Architectuur Prijs Achterhoek, juryrapport 2017

 

Wie niet waagt, die niet wint

 

Met 25 inzendingen was 2016-’17 voor de APA getalsmatig geen topper. Wel kenden de projecten weer een fraai uitwaaierende spreiding. Van schoolcomplex tot museum, van kantoor tot voetbalkantine, van woonhuis tot horecacomplex, en nog meer zat erbij. Dus de juryleden wreven zich in de handen en stortten zich op de ingezonden informatie om een eerste schifting te maken. Daarbij bepalen de leden welke projecten ze willen gaan bezoeken. Voor het indienen van de informatie krijgen de deelnemers van de APA een standaard opzet - voor zowel tekst als plaatjes - zodat niet de ene inzending uit een boek van honderd pagina’s bestaat en de andere uit een halve alinea. Maar dan nog blijkt het een lastige opgave om op een beknopte manier een zo volledig mogelijk beeld te geven. Sommigen laten zoveel exterieur zien dat het maar een beetje raden is hoe het interieur zou zijn. Bij anderen is dat net andersom. En bij bijna iedereen is er helaas in de presentatie erg weinig aandacht voor de inpassing in de omgeving, terwijl dat voor de kwaliteit van een project toch erg belangrijk is en het daarom ieder jaar voor de jury zwaar weegt.

 

Maar met wat puzzelen lukte het toch om tot een keuze te komen. En gelukkig bleek bij de meeste van de zeven afgelegde bezoeken dat er in de praktijk vaak wel degelijk, en soms zelfs veel werk was gemaakt van die inpassing.

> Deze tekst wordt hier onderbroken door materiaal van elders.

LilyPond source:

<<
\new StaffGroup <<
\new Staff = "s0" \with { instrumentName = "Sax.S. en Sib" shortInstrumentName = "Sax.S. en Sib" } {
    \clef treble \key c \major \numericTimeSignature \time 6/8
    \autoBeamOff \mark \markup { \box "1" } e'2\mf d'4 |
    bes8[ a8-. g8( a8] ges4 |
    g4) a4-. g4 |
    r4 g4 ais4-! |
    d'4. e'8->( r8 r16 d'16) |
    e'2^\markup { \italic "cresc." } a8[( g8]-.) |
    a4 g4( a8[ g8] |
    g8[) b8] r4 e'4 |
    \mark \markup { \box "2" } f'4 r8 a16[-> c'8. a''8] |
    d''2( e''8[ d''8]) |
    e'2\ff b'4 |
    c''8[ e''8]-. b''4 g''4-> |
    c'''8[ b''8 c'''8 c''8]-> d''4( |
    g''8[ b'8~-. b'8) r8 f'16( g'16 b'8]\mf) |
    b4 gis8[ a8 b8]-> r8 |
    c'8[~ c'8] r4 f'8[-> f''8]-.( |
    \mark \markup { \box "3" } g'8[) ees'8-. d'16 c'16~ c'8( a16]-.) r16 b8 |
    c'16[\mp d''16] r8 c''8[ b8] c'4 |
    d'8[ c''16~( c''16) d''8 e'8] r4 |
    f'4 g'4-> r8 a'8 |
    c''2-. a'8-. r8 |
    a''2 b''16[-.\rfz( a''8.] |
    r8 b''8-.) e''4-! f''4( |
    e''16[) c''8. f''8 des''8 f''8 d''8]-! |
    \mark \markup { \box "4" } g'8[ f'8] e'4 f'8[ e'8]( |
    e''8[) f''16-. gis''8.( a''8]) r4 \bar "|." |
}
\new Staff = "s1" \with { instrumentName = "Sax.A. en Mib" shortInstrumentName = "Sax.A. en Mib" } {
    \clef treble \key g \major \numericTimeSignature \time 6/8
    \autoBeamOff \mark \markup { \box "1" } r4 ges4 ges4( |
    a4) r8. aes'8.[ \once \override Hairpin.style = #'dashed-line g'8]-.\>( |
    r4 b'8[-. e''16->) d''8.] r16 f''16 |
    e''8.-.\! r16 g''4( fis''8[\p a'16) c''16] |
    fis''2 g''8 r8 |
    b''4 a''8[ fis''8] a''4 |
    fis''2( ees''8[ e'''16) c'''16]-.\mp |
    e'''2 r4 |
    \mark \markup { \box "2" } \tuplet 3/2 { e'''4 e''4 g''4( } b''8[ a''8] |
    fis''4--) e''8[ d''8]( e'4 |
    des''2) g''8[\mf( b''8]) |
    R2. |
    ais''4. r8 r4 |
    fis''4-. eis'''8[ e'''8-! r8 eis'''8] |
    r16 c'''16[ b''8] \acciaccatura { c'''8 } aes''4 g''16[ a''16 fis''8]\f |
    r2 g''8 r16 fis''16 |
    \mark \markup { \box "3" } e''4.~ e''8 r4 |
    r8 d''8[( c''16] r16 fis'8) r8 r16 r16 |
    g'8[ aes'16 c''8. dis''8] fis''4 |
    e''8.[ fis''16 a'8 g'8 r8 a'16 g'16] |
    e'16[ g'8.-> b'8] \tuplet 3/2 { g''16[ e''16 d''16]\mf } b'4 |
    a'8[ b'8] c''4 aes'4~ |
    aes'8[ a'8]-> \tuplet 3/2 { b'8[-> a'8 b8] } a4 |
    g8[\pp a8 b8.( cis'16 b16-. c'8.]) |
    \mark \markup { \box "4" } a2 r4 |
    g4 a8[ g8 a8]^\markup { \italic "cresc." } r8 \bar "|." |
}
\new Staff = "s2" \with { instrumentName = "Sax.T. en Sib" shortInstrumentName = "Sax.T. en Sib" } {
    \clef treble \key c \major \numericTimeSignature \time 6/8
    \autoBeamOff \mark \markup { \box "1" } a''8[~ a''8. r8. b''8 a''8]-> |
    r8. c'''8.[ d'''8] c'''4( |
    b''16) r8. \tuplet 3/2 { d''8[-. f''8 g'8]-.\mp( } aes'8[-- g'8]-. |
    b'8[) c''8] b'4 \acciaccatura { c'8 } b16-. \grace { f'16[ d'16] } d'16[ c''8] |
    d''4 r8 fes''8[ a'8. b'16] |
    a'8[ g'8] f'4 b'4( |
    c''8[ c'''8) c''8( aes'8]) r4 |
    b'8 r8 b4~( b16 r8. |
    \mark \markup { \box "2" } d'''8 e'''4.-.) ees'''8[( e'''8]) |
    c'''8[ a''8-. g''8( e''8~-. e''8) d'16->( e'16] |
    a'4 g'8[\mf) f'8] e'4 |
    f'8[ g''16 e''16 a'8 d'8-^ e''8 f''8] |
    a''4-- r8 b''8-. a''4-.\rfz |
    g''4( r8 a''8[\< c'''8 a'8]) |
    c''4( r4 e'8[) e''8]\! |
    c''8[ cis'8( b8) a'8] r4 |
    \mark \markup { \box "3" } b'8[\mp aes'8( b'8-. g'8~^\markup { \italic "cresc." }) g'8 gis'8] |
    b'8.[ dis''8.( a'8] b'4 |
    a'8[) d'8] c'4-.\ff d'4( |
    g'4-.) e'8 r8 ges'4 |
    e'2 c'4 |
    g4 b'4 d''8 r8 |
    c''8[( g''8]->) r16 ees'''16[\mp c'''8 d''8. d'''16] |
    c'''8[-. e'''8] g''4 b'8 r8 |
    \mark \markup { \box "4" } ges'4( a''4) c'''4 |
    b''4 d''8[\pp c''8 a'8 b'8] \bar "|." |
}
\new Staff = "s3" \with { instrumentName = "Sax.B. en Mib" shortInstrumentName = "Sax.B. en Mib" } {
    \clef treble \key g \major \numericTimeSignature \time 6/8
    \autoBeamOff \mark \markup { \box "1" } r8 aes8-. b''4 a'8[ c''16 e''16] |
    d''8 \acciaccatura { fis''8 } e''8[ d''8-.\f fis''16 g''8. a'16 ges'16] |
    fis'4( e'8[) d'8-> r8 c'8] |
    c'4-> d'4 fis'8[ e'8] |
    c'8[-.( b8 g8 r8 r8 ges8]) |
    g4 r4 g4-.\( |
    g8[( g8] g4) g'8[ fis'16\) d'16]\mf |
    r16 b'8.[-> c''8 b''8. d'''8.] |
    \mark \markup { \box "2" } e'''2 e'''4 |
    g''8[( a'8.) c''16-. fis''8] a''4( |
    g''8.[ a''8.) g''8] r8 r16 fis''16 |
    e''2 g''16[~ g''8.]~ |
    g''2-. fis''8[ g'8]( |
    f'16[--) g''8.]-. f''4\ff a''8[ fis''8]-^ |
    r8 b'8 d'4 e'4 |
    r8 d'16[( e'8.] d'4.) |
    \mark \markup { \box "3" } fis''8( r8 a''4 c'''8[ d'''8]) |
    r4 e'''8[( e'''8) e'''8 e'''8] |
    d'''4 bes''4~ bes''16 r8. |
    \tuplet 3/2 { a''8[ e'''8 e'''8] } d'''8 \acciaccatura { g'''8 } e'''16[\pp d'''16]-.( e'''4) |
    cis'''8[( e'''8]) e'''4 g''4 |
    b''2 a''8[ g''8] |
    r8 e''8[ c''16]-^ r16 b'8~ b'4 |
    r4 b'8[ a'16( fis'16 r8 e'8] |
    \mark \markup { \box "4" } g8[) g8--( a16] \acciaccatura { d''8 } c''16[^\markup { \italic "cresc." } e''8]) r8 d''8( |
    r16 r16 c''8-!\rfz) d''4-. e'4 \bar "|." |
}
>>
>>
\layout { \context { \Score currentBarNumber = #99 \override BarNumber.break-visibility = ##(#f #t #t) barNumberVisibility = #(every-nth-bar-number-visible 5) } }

De jury roept de deelnemers nogmaals op daar in de toekomst dan ook in de presentaties gepaste aandacht aan te geven.

 

Bij de rondrit bleken alle bezochte projecten van goede kwaliteit. De vreugde daarover werd nog eens versterkt door de enthousiaste verhalen ter plekke. De jury heeft het als hartverwarmend ervaren dat de opdrachtgevers hun worstelingen, maar ook hun lef, overtuiging en doorzettingsvermogen met hen wilden delen. Het gaat hier om een prijs voor architecten, maar bij deze top-zeven blijken ook de opdrachtgevers vaak deskundigheid, en in ieder geval minstens even veel energie te leveren. Die energie, plus de motivatie en lef van de opdrachtgevers verdienen dit jaar dan ook een bijzonder, en hierbij apart gegeven compliment van de jury!

 

Het was dit jaar een extreme close finish. Wat een impliciete erkenning is voor de grote kwaliteiten van de projecten die net niet wonnen. Genadeloos is echter het APA-adagium: er kan maar één winnaar zijn.

 

Wie dat is, horen we zo. Maar eerst een korte jurerende beschrijving van de bezochte projecten in willekeurige volgorde.

 

1. Kantoor Liander, Duiven

Al van verre toont dit gigantische gebouw zich als iets bijzonders. Niet alleen is het gebouw groot, ook de ideeën en ambities erachter mogen er zijn. Zo is er de gedachte dat het hier gaat om publieke ruimte, en dat iedereen er dus naar binnen mag. Dat vertaalt zich in een bijzondere en prettige hal die de oorspronkelijke en hergebruikte panden omvat. Bij de inrichting staan de verbindingen tussen de verschillende bedrijfsonderdelen en – medewerkers centraal. Dat toont zich letterlijk in een aantal bruggen, maar ook figuurlijk door de prominente plek(ken) voor een der Nederlandse toprituelen, het koffiedrinken. Voor een bedrijf als Liander is een bovengemiddeld milieubewustzijn niet verrassend, maar dat maakt het hergebruik van de oude panden en de energetische waarden van het project niet minder voorbeeldig. Aan de kwijnende groene wanden en de weinig verfijnde relatie met de buitenruimte is wel te zien dat het hebben en houden van grote ambities een hele uitdaging blijft.

 

2. Sportgebouw SV Basteom, Steenderen

Het vak van architect stelt vaak hoge eisen aan zijn sociale lenigheid, maar ook aan die van de opdrachtgever. Bij deze voetbalclub heeft de wisselwerking tussen de voetballers en de architect in ieder geval tot een daverend resultaat geleid. Van alle inzendingen moet dit het project zijn met de beste prijs-kwaliteitverhouding. De architectonische prestatie toont zich in de algehele uitstraling, de detaillering, de functionaliteit, maar ook in de sfeer. Tevreden glimmend zegt een jurylid, “Ik krijg hier warme kriebels van.” Ook moet tot de prestaties van de architect gerekend worden dat hij zijn visie tot op heden hoog weet te houden in een gebruikersomgeving waar esthetische fijngevoeligheid niet het eerste doel is. Doordat de architect niet te beroerd was om zelf met de vrijwillige bouwploeg mee te timmeren, heeft hij zichtbaar draagvlak weten te verwerven voor zijn normen en waarden. Anderzijds verdient het bewondering dat de voetballers bij het 14 maanden durende bouwwerk hun geduld hebben bewaard bij de professionele pietje-preciezerigheid van de architect.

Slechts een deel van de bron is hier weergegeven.